Godz Ov War Productions propose ensuite une version "rough mix" du titre "Izis Ode" qui ouvre Hellsih. Dépouillée de son introduction (exit les samples), le titre n’a dans son interprétation rien de différent par rapport à la version proposée sur album si ce n’est cette production qui bizarrement semble avoir bien moins subi les affres du temps. En effet, à l’écoute de ce morceau on en vient presque à se dire qu’il aurait été préférable que l’album bénéficie du même traitement. Bon, la nuance est mince et se situe surtout au niveau de la batterie et notamment de cette caisse claire qui claque quand même un peu moins que sur Hellish mais quand même. Enfin quoi qu’il en soit, la punition infligée demeure la même et c’est bien là l’essentiel.
Viennent ensuite les six titres de la démo de 1994 sur laquelle on retrouve en fait cinq des six morceaux figurant sur celle de 1995. Malheureusement à ce stade les choses se gâtent quelque peu, notamment à cause d’une production bien moins gratifiante (ce son de guitare rachitique et assez pénible à la longue), d’une inspiration forcément un poil moins affûtée et d’une interprétation certes déjà volontaire mais néanmoins beaucoup plus rudimentaire. "War", seul morceau qui ne soit pas repris sur la démo de 1995, s’inscrit dans le même registre et ne réussira pas à sauver cette démo de l’anonymat dans lequel elle est plongée depuis pas loin de vingt-six ans maintenant.
Ce deuxième disque rempli de bonus se termine par un enregistrement "rehearsal" (et la production qui va avec) de Wenetis (pre-Ahret Dev) datant de 1992. Loin du Death Metal brutal et frénétique largement inspiré par Deicide, le groupe polonais proposait à l’époque une sorte de Death/Thrash primitif sympathique pour son caractère historique mais tout de même assez peu inspiré. Certes, le groupe ne manquait déjà pas de passion et l’enregistrement possède en soit un côté évidemment attachant, notamment pour tout ce qu’il peut représenter concernant l’émergence d’une scène polonaise portée essentiellement par les patrons de Vader mais en ce qui me concerne je suis certain de ne pas y reposer mes oreilles de si tôt.
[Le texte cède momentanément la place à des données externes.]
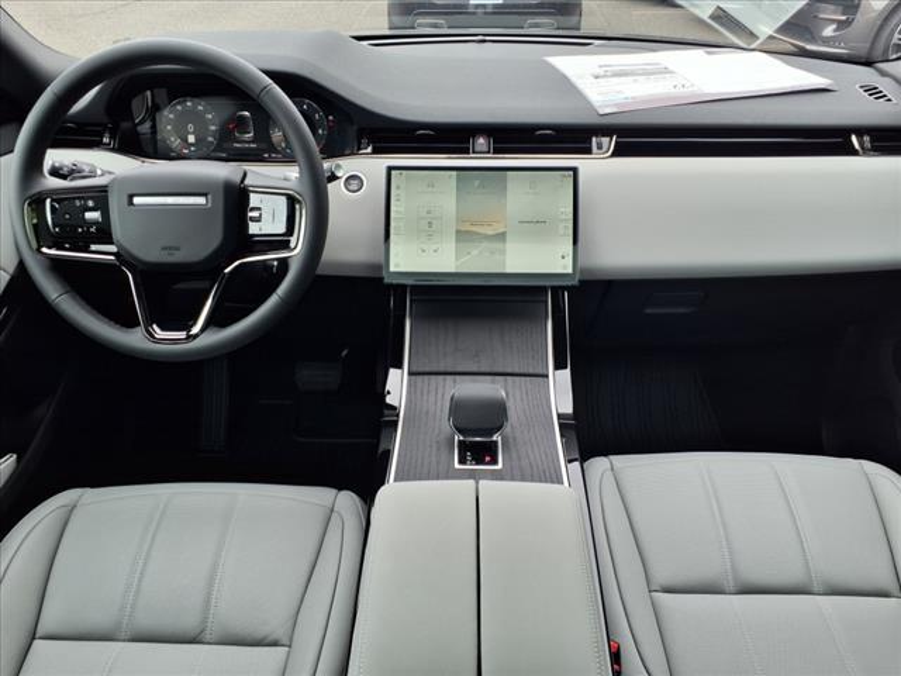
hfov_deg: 65.3
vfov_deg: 51.4
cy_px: 338
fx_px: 703
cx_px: 450
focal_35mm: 27
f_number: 1.9
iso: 40
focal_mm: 3.58
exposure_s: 1/263
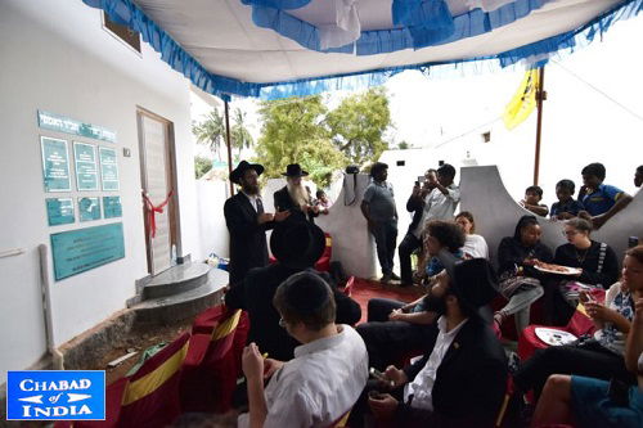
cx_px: 322
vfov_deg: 72.0
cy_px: 214
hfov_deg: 95.0
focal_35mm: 16
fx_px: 295
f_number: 2.8
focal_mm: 11
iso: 500
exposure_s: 1/640
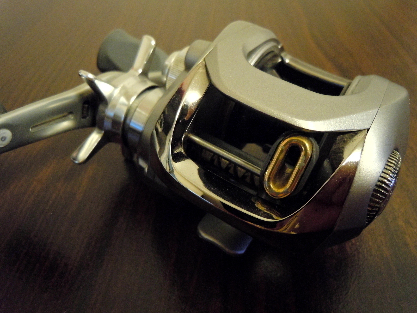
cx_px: 208
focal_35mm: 28
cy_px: 156
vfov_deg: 49.7
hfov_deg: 63.4
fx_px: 337
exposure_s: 1/4
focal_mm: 5
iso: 400
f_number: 3.7
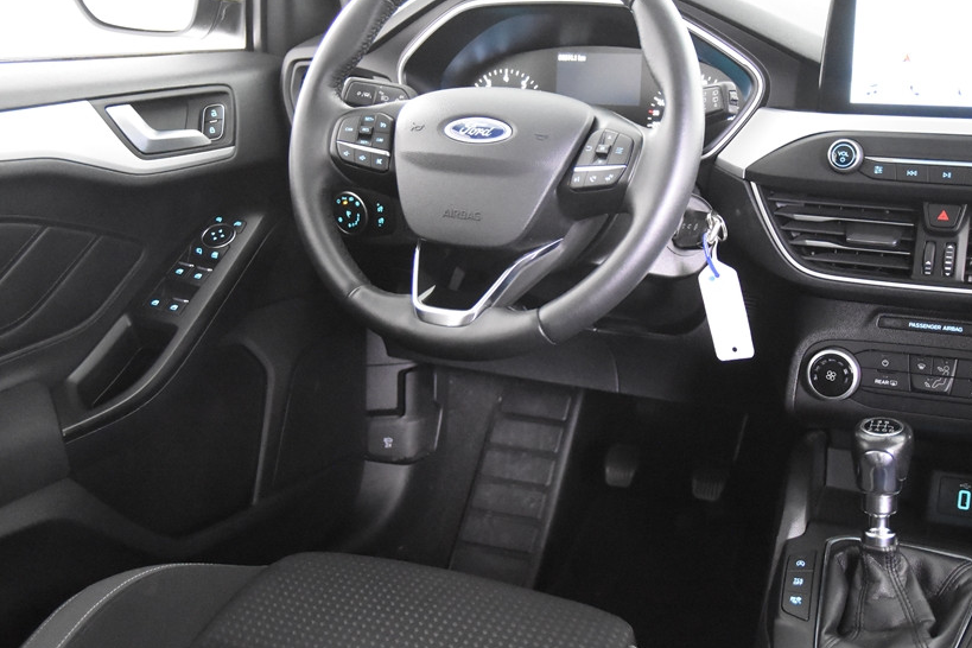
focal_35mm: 45
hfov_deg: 43.5
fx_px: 1215
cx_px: 560
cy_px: 306
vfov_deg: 29.9
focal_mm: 24
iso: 9000
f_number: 3
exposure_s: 1/40
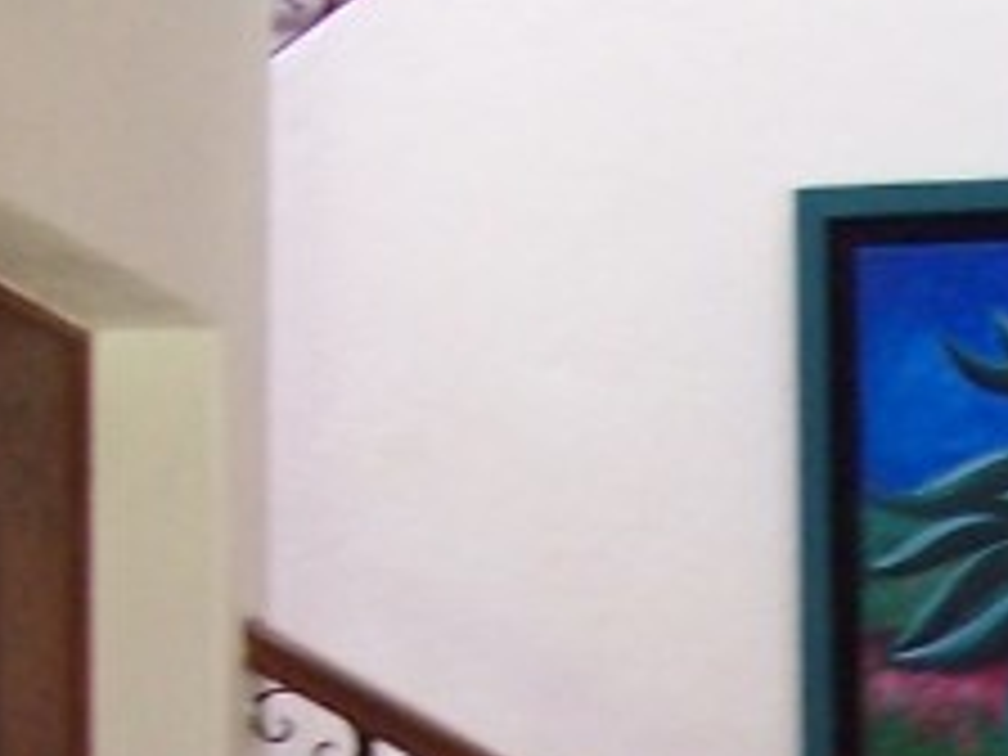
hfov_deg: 11.0
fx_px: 5067
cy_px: 1323
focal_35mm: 174
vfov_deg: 8.2
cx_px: 1390
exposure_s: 1/20
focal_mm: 6.3
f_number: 2.8
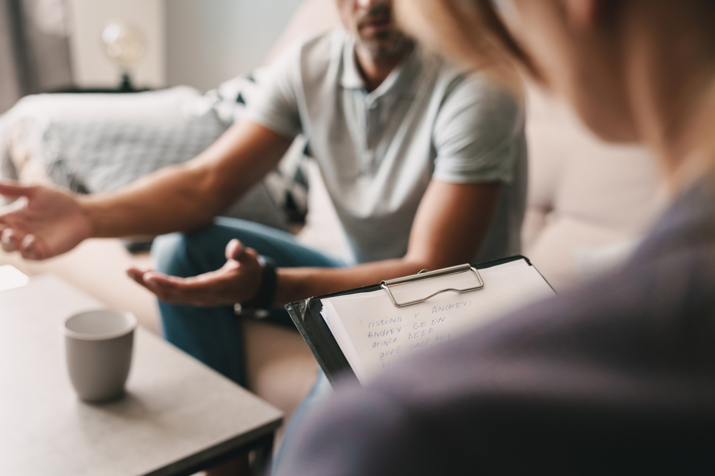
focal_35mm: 48
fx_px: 953
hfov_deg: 41.1
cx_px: 359
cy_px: 242
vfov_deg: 28.1
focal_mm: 47
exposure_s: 1/160
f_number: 3.2
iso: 500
Si cette réédition plus que bienvenue nous propose un programme chargé à la qualité plus ou moins variable (en tout cas sur le deuxième disque), on retiendra surtout ce premier CD sur lequel figure les huit titres particulièrement redoutables de Hellish, un premier et malheureusement unique album qui au-delà de la simple curiosité d’époque pour historiens consciencieux et autres archéologues de la scène, constitue tout de même un disque extrêmement bien ficelé, à la fois sauvage et intense mais également brutal et précis. Bref, vous l’aurez compris, il s’agit bien là d’une véritable petite pépite oubliée en provenance directe des années 90 qui ne devrait pas manquer d’intéresser puis de ravir tous les amateurs des scènes US et polonaise n’ayant pas peur des mots "intense", "brutal" et "technique". Un album chaudement recommandé.